村上 龍
Japanese
novelist, born Murakami Ryunosuke in
Sasebo,
Nagasaki Prefecture, 1952. He enrolled in the
Musashino University of Art, but soon dropped out in favor of becoming a
writer.
Murakami's first novel, Almost Transparent Blue (限りなく透明に近いブルー), was a bestseller, winning the coveted Akutagawa Prize in 1976 and setting his career into motion. Unlike previous works of Japanese literature, it was disturbingly graphic and grotesque, a quasi-fictional account of the hedonism that went on around Yokota Air Base in the 1970's. It depicted drug use, homosexuality, and other previously taboo subjects as openly as The Great Gatsby depicted wealth. Murakami directed a film version in 1980 that starred Mitamura Kunihiko and Nakayama Mari, but the novel was not accessible to English readers until 1990, when Kodansha published a translation.
His other works:
- All Right, My Friend (大丈夫、マイフレンド, 1983, also a film)
- Coin Locker Babies (コインロッカー・ベイビーズ, 1984, translated to English 1995)
- Raffles Hotel (ラッフルズホテル, 1989, also a film)
- Run, Takahashi! (走れ!タカハシ, 1989, later became a film called Run, Ichiro!)
- Fascism of Illusions and Love (愛と幻想のファシズム, 1990)
- 69 (1990, translated to English 1993)
- Topaz (トパーズ, 1991, also a film known in the US as Tokyo Decadence)
- All Men Are Disposable (すべての男は消耗品である, 1993)
- Ibiza (イビザ, 1995)
- Ecstasy (エクスタシー, 1995)
- The World Five Minutes Later (五分後の世界, 1997)
- What Could We Have Bought With That Money? (あの金で何が買えたか, 1999)
- Line (ライン, 2001)
- Exodus to the Land of our Dreams (希望の国のエクソダス, 2002)
...and many others.
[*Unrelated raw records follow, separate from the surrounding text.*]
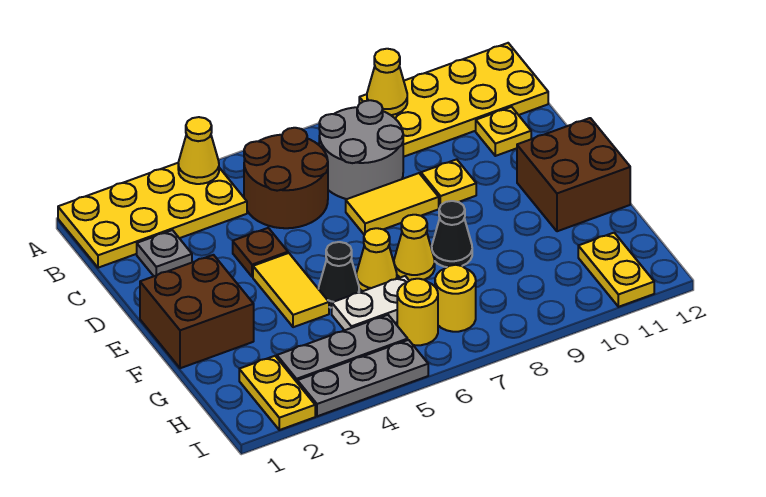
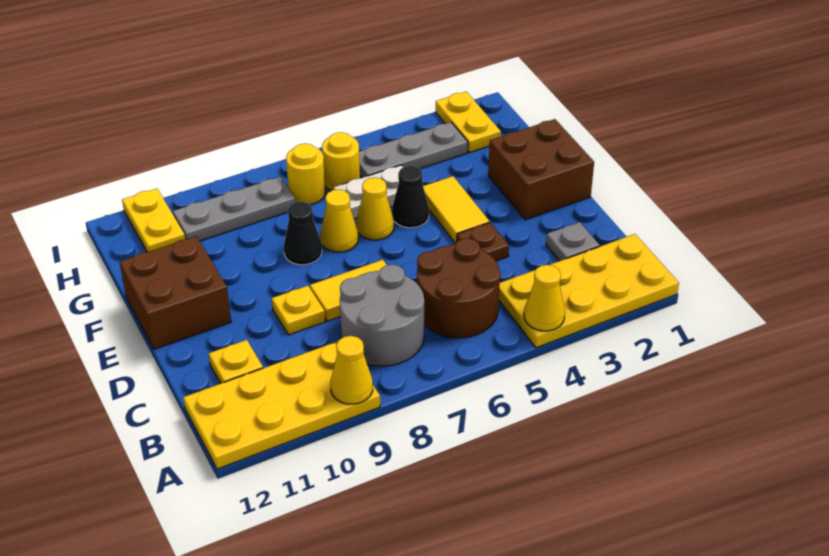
grey 1x3 plate [297,340,428,416] -> grey 1x3 plate moved to [173,177,295,241]

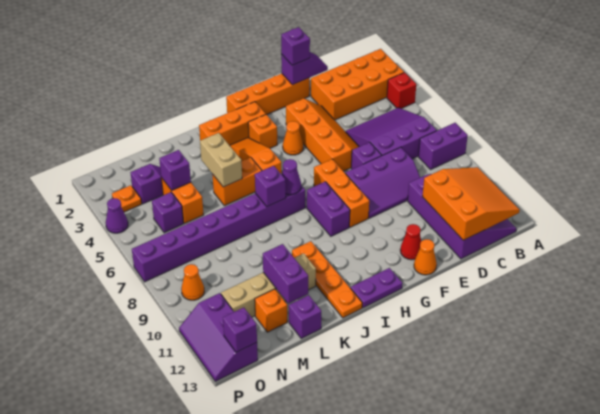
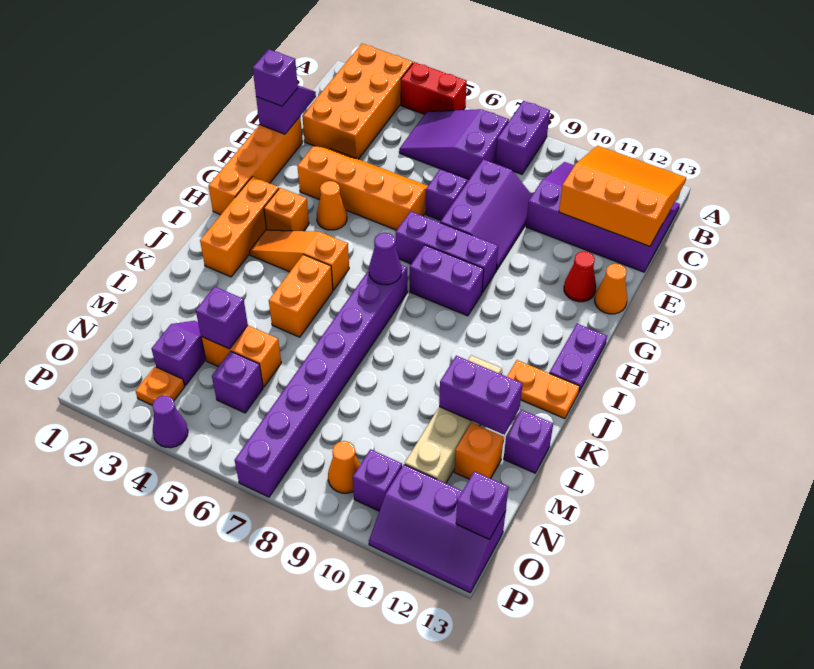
red 1x1 brick [387,72,416,109] -> red 1x2 brick [401,62,467,114]
purple 3x3 slope [346,108,437,159] -> purple 2x3 slope [399,109,509,179]
orange 1x3 brick [314,159,369,227] -> purple 1x3 brick [395,211,498,293]
purple 1x1 brick [255,166,286,207] -> purple 1x1 brick moved to [353,449,402,511]
orange 1x4 plate [292,241,362,318] -> orange 1x2 plate [507,360,580,419]
tan 1x2 brick [200,133,242,187] -> none

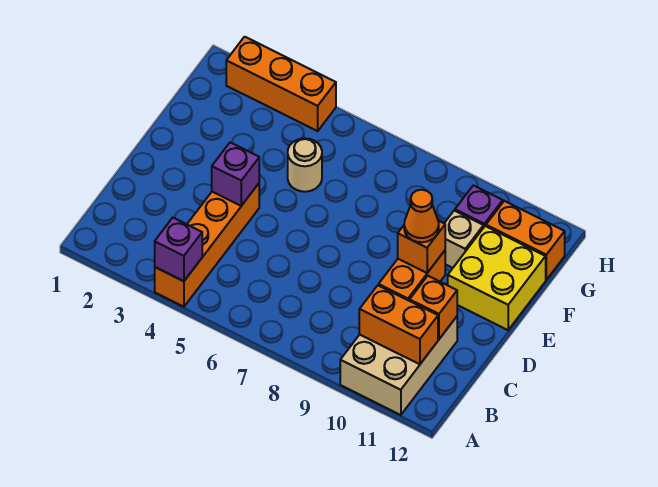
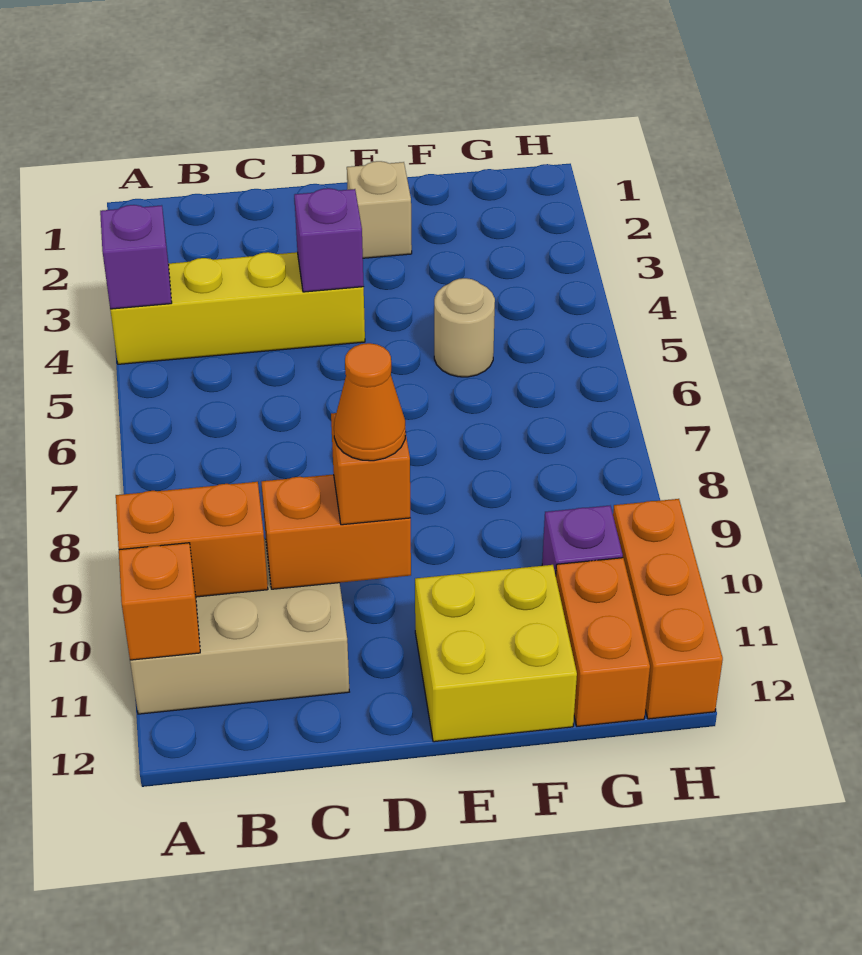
orange 1x4 brick [155,184,259,307] -> yellow 1x4 brick [110,252,365,364]
orange 1x2 brick [359,285,438,364] -> orange 1x2 brick turned to [116,482,268,597]
orange 1x1 brick [410,276,457,339] -> orange 1x1 brick moved to [119,543,200,660]
tan 1x1 brick [444,211,484,268] -> tan 1x1 brick moved to [347,161,412,258]
orange 1x3 brick [226,37,336,131] -> orange 1x3 brick moved to [613,499,723,719]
If you go into a Japanese bookstore and see an entire shelf of books that seem to be written by the same guy, chances are you're looking at the Murakami Ryu section. He has a pay site called Tokyo Decadence, at www.t-decadence.com.
In Western literary circles, Murakami Ryu is often compared to/confused with Murakami Haruki, an equally famous Japanese novelist. As far as I'm concerned, their styles and subject matter are like night and day, but your mileage may vary.